まずその大男の見た目は…茶色のレザーコートを着ていて、ボロボロになっているジーパンのようなズボンをはいている。
手には…刀よりも少し大きいナタのようなものを握っていた。
何よりも顔は口は半分裂けている状態で、目は赤く染まっていて、顔に大きな傷があった。

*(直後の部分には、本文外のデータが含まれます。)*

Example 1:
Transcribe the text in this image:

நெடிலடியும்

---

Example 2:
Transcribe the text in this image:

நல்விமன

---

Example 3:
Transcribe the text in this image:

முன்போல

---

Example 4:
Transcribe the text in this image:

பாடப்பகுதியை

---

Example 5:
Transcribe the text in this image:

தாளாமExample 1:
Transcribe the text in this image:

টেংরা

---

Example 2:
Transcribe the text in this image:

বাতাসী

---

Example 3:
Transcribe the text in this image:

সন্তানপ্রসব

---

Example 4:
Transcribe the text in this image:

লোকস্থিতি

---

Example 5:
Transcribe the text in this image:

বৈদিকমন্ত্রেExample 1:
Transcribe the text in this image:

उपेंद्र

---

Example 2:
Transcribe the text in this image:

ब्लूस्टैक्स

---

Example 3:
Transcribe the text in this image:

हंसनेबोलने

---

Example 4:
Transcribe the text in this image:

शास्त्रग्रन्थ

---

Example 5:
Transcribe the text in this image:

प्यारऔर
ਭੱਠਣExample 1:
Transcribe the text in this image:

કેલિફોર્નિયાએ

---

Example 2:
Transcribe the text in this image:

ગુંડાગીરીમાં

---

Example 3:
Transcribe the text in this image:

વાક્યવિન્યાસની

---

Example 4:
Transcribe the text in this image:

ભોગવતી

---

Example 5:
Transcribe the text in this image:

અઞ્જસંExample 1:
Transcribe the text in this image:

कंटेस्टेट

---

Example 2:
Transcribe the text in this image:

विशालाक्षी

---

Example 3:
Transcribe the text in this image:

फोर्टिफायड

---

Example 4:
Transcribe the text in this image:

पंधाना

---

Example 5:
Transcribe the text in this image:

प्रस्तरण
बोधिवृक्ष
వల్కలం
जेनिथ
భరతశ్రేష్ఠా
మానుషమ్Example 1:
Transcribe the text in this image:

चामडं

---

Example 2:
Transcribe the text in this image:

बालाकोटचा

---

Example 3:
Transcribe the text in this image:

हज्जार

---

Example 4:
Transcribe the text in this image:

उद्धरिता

その大男はまだ息をしている村人の一人にナタを心臓に突き刺した。
これは酷い。
恵理菜が顔を手で被い隠した。
加織は俺にしがみついている。
その大男はまた一人また一人と村人達を殺害して、さっき立花と会話をしていた男のもとへとやってきた。
「た…頼む、辞めてくれぇー!」
大男はニヤケながらこう言った。
「オマエ…ハ…イキル…カチガ…ナイ。」
そう言い終わるとその男の首を飛ばした。
大男がこちらを見て…ニイと笑いこう言った。
「オマエ…タチ…ゴニン…ミナ…ゴロシニ…スルマデ…ツイセキ…スル。」
俺は皆に慌ててこう言った。
「お…おい!逃げるぞ!」
俺は加織をお姫様抱っこの体制で走りだした。「恵理菜ちゃん。早く俺の背中に乗ってくれ。」
「う、うん。わかった。」
恵理菜は十弥の背中におんぶの体制で乗り、十弥は走りだした。
大男はガシャガシャという音を出しながら追ってくる。
走りながら俺は十弥に
「一体今はどこに逃げているんだ?」
「さぁ、でもこの方向は…恐らく村の中へと向かってると思う。」
その会話の中に立花は入ってきてこう言った。
「このまま、逃げていてもキリがねぇヤツをぶっつぶしてやる!!」
立花は立ち止まった、どうやらヤツを迎え撃つつもりだな?
「何をしている立花!相手が悪すぎる。早く逃げろ!」
「雅也君!早く逃げて危険よ。」
俺に抱っこされている加織が必死に叫んだ。
同じく、十弥と恵理菜も
「立花!戻れ危険だぞ!」
「立花君、死んじゃうよぉー!早く走って!」
大男は立花の前で立ち止まった。
立花はヤツに飛び蹴りをした。
吹っ飛んだ……と思ったがヤツはニイと笑い。
立花にナタを振り降ろした。
立花の身体がナタに切り裂かれて、ヤツに首を掴まれ、ヤツはこう言った。
「ヒトリ…ウチ…トッタ、アト…ヨニン…。」
ヤツは立花を川に投げ捨てた。
俺はヤツを殺したくなったが今は逃げるしかない。
気がつくとヤツは後ろにいなかった。